Try it |
Please reproduce exactly the line that contains "middle tip: (881, 695)" and every line after it through the end of the records below, adding nothing else.

Provided records |
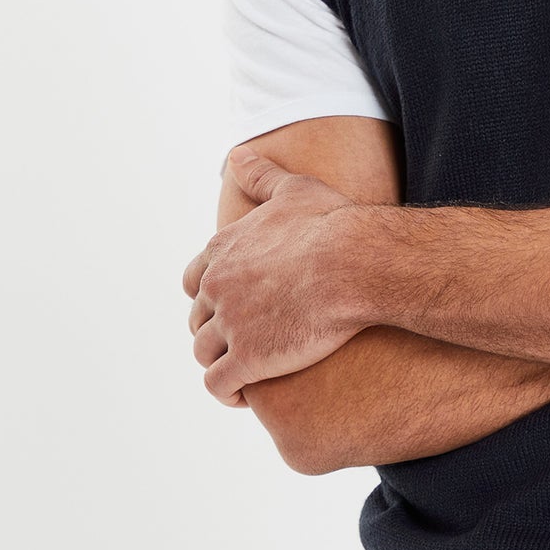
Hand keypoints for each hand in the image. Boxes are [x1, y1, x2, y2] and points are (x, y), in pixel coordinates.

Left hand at [183, 146, 371, 405]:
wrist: (355, 264)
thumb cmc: (334, 224)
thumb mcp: (294, 190)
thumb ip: (262, 175)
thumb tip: (237, 155)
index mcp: (222, 249)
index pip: (194, 281)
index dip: (211, 297)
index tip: (234, 308)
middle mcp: (216, 286)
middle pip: (198, 318)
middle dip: (215, 331)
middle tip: (244, 343)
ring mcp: (229, 324)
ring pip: (204, 353)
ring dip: (220, 363)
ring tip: (245, 374)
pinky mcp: (246, 359)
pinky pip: (219, 385)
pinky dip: (227, 392)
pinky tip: (246, 394)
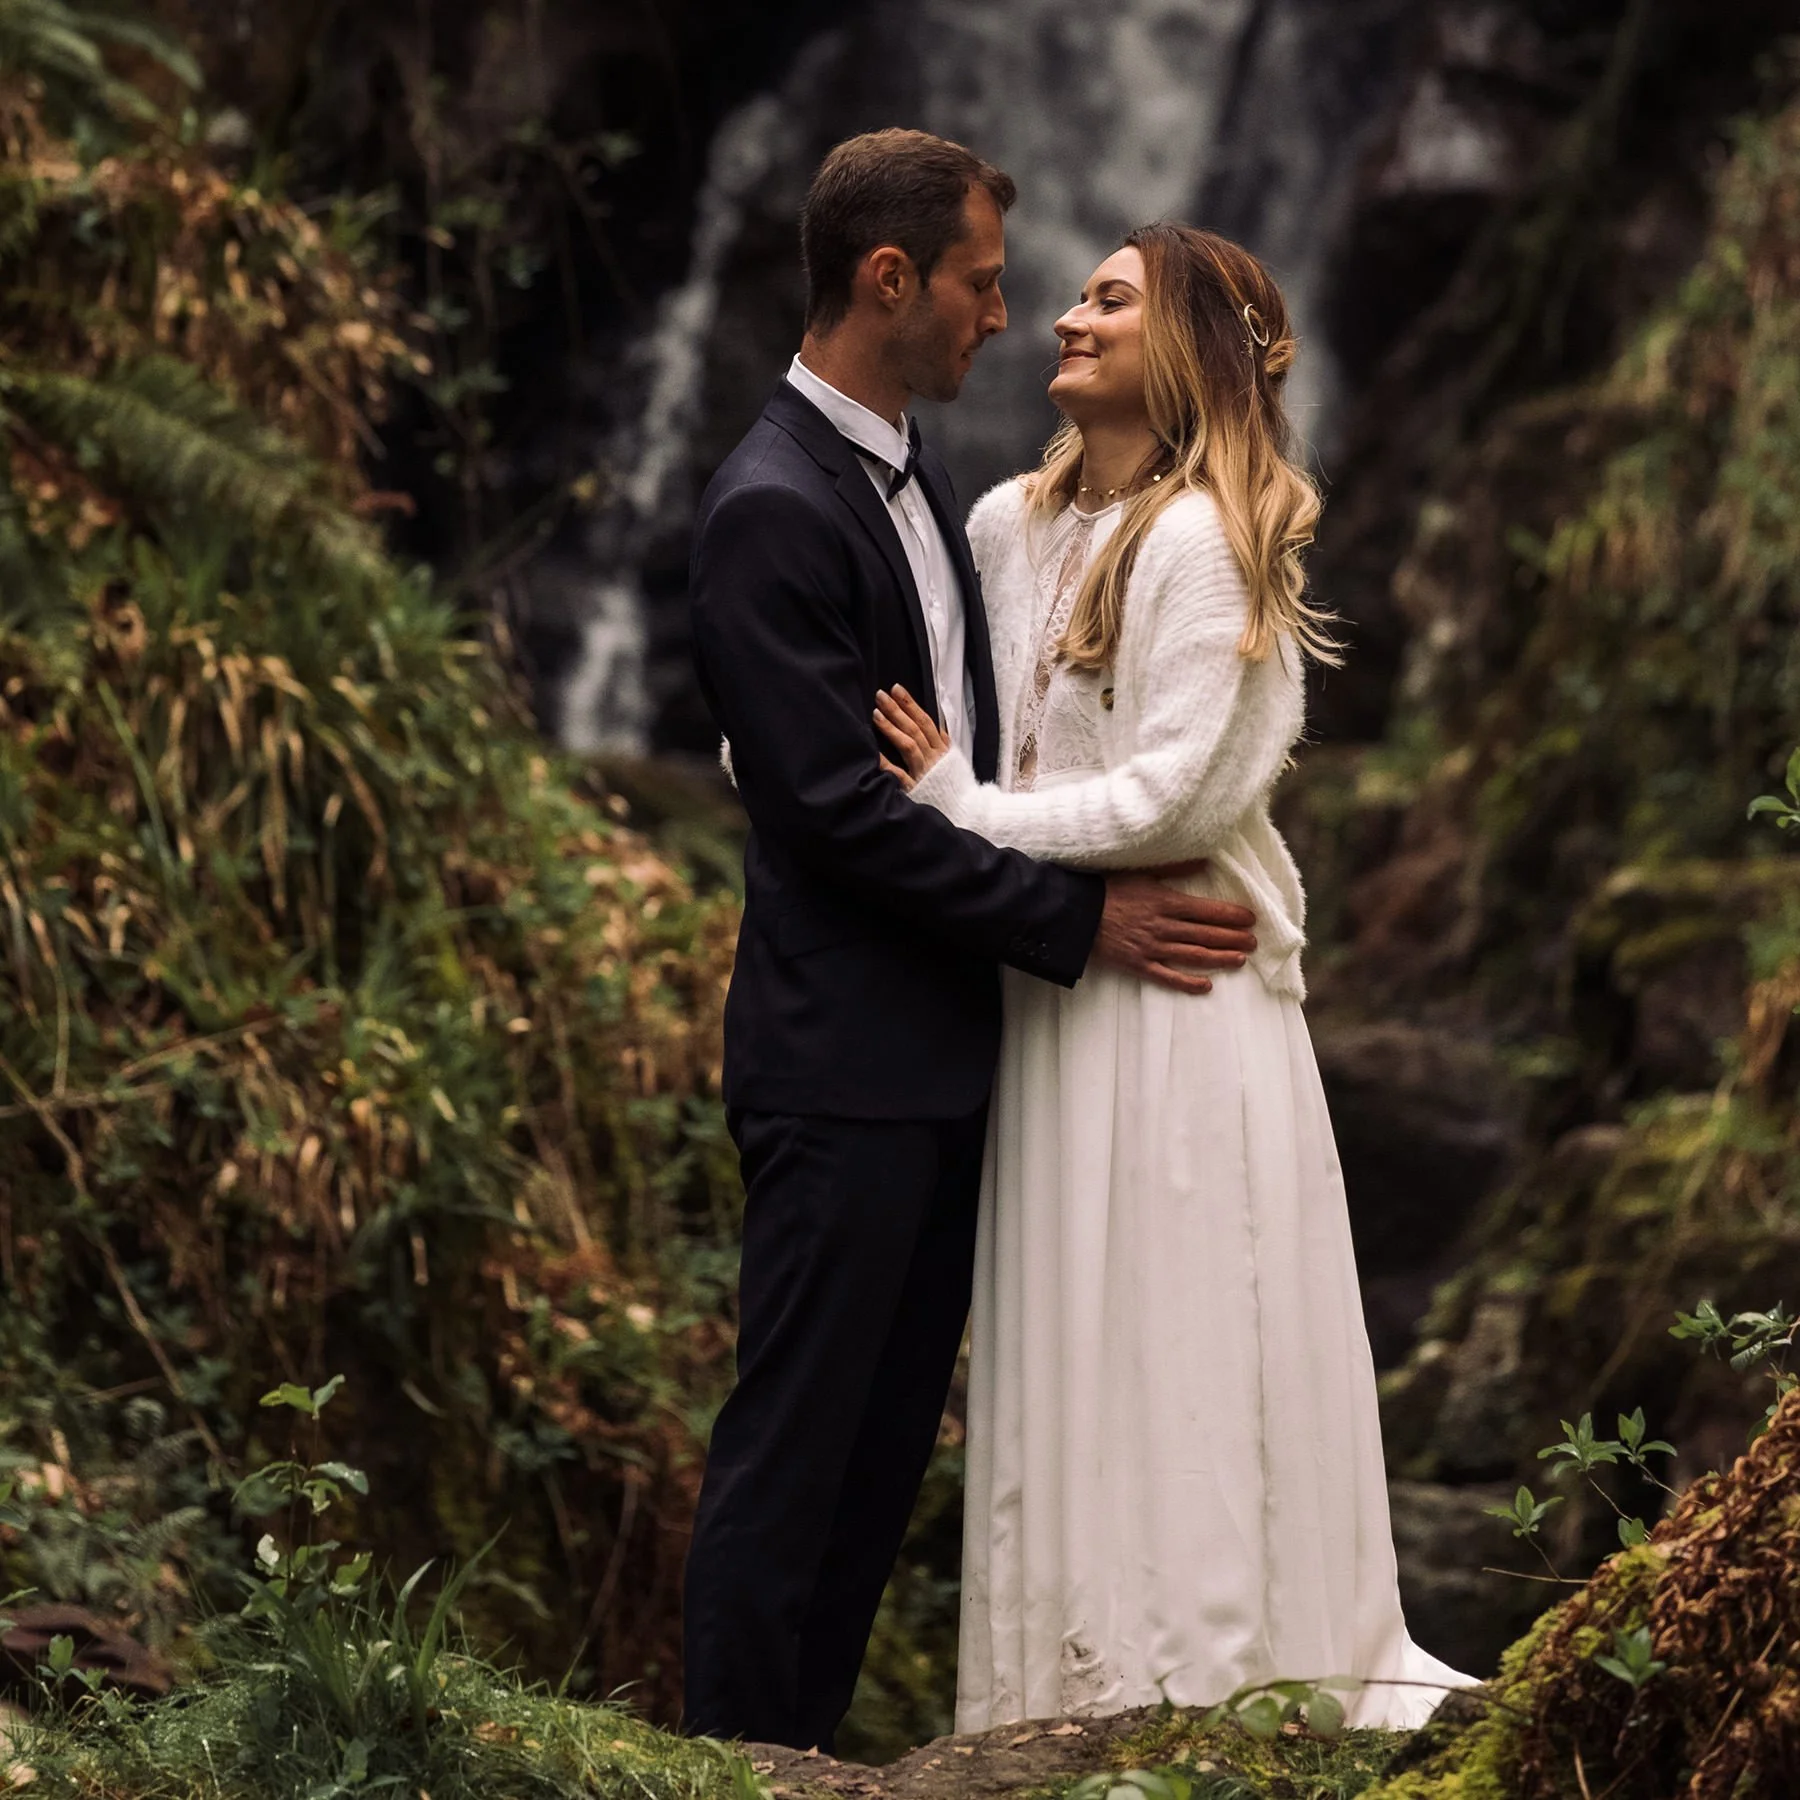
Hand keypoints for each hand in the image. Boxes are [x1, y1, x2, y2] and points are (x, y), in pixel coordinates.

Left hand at [873, 686, 948, 791]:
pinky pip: (899, 774)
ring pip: (909, 745)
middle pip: (915, 729)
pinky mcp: (916, 788)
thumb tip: (935, 723)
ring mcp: (925, 772)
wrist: (963, 812)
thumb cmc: (952, 786)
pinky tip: (873, 753)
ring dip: (892, 728)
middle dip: (897, 710)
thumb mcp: (952, 761)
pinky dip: (886, 763)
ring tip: (876, 714)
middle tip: (881, 695)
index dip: (911, 704)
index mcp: (943, 749)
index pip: (925, 721)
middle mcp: (934, 758)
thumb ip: (941, 743)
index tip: (896, 689)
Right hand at [1094, 869, 1256, 994]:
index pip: (1207, 910)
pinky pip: (1168, 977)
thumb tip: (1204, 860)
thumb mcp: (1141, 873)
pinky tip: (1206, 985)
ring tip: (1240, 960)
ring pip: (1194, 956)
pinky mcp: (1139, 965)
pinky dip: (1188, 983)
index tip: (1250, 918)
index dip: (1231, 915)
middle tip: (1254, 942)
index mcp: (1165, 902)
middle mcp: (1163, 927)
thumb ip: (1174, 868)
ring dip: (1220, 958)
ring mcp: (1152, 948)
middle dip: (1233, 938)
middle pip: (1206, 934)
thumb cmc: (1107, 889)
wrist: (1077, 914)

Answer to the exercise |
middle tip: (881, 695)
index dip: (911, 704)
index mcp: (943, 749)
index pip: (925, 721)
middle mcp: (934, 758)
thumb ip: (941, 743)
index tip: (896, 689)
Right hand at [1094, 869, 1256, 994]:
index pip: (1207, 910)
pinky pip: (1168, 977)
thumb tip: (1204, 860)
thumb mcp: (1141, 873)
pinky tip: (1206, 985)
ring tip: (1240, 960)
ring pip: (1194, 956)
pinky mcp: (1139, 965)
pinky dip: (1188, 983)
index tip: (1250, 918)
index dip: (1231, 915)
middle tip: (1254, 942)
index mcp: (1165, 902)
middle mcp: (1163, 927)
thumb ip: (1174, 868)
ring dip: (1220, 958)
ring mcp: (1152, 948)
middle dip: (1233, 938)
middle pip: (1206, 934)
thumb cmc: (1107, 889)
wrist: (1077, 914)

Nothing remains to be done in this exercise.